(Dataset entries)
***

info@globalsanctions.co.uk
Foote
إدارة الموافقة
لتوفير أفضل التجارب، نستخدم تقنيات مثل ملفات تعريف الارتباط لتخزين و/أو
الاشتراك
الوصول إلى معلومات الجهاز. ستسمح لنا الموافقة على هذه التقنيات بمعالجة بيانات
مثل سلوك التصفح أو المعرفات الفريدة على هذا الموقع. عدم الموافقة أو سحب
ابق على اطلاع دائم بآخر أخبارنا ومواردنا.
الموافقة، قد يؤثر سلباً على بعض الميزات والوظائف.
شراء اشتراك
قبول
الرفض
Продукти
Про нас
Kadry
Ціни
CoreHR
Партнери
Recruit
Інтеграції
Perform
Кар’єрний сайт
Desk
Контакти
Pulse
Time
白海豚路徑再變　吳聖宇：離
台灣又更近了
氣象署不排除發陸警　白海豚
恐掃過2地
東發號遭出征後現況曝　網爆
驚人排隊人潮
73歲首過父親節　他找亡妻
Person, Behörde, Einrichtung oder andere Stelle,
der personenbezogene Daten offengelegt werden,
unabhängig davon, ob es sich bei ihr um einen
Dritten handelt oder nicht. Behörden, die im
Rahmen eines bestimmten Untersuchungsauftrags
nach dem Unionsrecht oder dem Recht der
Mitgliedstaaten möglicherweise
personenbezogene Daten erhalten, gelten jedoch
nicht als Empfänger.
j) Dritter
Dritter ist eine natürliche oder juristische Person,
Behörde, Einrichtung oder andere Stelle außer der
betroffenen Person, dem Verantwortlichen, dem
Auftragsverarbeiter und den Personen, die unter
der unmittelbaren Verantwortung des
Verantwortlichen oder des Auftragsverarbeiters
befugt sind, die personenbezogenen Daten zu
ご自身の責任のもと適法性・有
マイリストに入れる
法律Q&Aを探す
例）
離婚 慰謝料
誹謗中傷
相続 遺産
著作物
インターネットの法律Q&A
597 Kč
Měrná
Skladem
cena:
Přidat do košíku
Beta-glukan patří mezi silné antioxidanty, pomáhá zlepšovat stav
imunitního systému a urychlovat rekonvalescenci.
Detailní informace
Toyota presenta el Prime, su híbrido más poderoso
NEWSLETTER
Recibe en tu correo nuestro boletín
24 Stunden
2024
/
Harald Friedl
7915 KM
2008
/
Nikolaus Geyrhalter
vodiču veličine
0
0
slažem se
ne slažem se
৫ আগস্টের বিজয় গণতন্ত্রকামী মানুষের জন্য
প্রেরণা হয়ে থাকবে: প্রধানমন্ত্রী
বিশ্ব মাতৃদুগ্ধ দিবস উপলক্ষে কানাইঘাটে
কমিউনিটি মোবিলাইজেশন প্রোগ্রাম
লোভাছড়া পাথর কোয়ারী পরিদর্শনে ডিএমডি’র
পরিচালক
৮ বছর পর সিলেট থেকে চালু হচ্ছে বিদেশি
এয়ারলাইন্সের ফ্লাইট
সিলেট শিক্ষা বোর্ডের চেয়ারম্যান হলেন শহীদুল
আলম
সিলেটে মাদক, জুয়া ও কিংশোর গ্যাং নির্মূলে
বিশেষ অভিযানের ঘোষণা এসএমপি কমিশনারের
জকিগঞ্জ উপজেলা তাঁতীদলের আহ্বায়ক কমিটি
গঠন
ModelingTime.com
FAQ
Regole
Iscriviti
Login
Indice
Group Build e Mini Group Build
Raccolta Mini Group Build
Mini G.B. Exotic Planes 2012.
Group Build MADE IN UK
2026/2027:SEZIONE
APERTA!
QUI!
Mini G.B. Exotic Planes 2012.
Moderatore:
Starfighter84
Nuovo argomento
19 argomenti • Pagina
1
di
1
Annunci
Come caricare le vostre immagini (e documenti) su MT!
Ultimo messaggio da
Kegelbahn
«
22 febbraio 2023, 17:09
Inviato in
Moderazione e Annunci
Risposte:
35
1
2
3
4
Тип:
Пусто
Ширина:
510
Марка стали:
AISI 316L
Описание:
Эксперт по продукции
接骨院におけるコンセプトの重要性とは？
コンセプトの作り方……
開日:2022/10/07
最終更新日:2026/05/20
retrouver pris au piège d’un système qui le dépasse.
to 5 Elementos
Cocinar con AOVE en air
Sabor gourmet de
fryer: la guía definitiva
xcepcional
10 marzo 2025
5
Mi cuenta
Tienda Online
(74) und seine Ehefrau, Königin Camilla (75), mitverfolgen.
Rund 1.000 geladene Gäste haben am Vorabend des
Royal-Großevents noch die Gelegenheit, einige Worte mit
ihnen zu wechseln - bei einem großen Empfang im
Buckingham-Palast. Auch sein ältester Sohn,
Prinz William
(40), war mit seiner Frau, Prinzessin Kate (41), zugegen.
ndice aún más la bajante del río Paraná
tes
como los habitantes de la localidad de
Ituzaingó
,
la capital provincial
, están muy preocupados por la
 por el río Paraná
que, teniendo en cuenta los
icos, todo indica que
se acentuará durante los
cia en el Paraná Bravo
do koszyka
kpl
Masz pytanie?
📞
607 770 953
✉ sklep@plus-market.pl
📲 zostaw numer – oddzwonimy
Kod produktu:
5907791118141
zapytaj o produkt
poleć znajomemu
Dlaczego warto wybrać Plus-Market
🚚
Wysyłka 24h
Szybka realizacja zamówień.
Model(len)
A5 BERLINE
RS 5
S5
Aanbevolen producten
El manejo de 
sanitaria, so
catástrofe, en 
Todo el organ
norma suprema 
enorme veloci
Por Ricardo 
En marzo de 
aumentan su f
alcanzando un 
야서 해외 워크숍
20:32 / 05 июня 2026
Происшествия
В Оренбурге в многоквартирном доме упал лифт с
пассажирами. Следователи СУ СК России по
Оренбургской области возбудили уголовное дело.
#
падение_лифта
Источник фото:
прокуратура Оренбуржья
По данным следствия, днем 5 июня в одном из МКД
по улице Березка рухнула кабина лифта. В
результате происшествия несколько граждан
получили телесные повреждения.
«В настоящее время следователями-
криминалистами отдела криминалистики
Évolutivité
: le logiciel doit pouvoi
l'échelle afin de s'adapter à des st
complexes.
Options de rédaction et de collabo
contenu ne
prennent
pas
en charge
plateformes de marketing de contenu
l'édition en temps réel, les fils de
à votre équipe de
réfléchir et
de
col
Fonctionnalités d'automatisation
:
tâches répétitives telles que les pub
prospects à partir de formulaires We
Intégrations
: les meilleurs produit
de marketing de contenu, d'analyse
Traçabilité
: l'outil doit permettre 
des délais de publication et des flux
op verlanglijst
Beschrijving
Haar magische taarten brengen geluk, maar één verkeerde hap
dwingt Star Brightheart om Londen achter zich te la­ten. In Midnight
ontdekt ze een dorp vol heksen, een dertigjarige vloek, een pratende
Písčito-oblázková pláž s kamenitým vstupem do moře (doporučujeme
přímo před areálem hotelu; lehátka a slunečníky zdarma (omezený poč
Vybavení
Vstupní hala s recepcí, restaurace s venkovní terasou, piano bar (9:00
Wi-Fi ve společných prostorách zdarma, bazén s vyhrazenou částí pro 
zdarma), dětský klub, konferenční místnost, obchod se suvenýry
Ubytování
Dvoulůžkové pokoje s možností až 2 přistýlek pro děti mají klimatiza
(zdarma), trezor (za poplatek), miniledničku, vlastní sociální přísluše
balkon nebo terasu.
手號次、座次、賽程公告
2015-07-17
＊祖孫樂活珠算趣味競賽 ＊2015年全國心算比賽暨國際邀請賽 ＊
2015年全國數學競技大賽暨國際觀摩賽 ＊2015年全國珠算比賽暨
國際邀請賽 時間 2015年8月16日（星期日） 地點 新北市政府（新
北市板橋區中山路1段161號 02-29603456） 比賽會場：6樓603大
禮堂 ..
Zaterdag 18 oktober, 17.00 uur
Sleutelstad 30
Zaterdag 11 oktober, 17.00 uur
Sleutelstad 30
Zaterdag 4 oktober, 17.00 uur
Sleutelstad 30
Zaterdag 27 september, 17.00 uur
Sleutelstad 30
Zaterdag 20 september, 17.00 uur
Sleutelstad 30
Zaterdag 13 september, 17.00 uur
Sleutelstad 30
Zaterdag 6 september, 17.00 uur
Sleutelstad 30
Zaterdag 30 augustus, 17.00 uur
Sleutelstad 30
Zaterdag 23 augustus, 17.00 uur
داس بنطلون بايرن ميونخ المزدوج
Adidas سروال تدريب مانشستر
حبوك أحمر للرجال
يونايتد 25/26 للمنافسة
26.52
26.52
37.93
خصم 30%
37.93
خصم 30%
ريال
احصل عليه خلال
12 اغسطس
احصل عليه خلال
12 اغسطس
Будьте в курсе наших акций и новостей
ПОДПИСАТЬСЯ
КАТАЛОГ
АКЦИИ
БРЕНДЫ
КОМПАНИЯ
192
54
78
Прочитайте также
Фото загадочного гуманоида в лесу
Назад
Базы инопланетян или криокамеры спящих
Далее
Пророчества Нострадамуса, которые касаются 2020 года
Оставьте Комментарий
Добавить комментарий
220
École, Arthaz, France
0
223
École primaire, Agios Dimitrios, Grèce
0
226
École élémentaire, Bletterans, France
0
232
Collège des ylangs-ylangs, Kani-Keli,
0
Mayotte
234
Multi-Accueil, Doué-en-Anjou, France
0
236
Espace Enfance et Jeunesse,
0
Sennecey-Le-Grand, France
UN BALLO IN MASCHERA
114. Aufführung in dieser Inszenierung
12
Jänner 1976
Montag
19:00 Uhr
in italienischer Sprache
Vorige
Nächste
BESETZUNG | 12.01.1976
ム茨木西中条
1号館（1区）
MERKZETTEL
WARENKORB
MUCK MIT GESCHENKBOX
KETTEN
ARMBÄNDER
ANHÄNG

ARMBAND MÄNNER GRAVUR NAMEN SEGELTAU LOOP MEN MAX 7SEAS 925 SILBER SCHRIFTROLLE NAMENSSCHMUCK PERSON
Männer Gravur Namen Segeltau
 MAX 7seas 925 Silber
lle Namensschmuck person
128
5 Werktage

***

Gather from the data above every line with the string "cuenta".

Mi cuenta
que, teniendo en cuenta los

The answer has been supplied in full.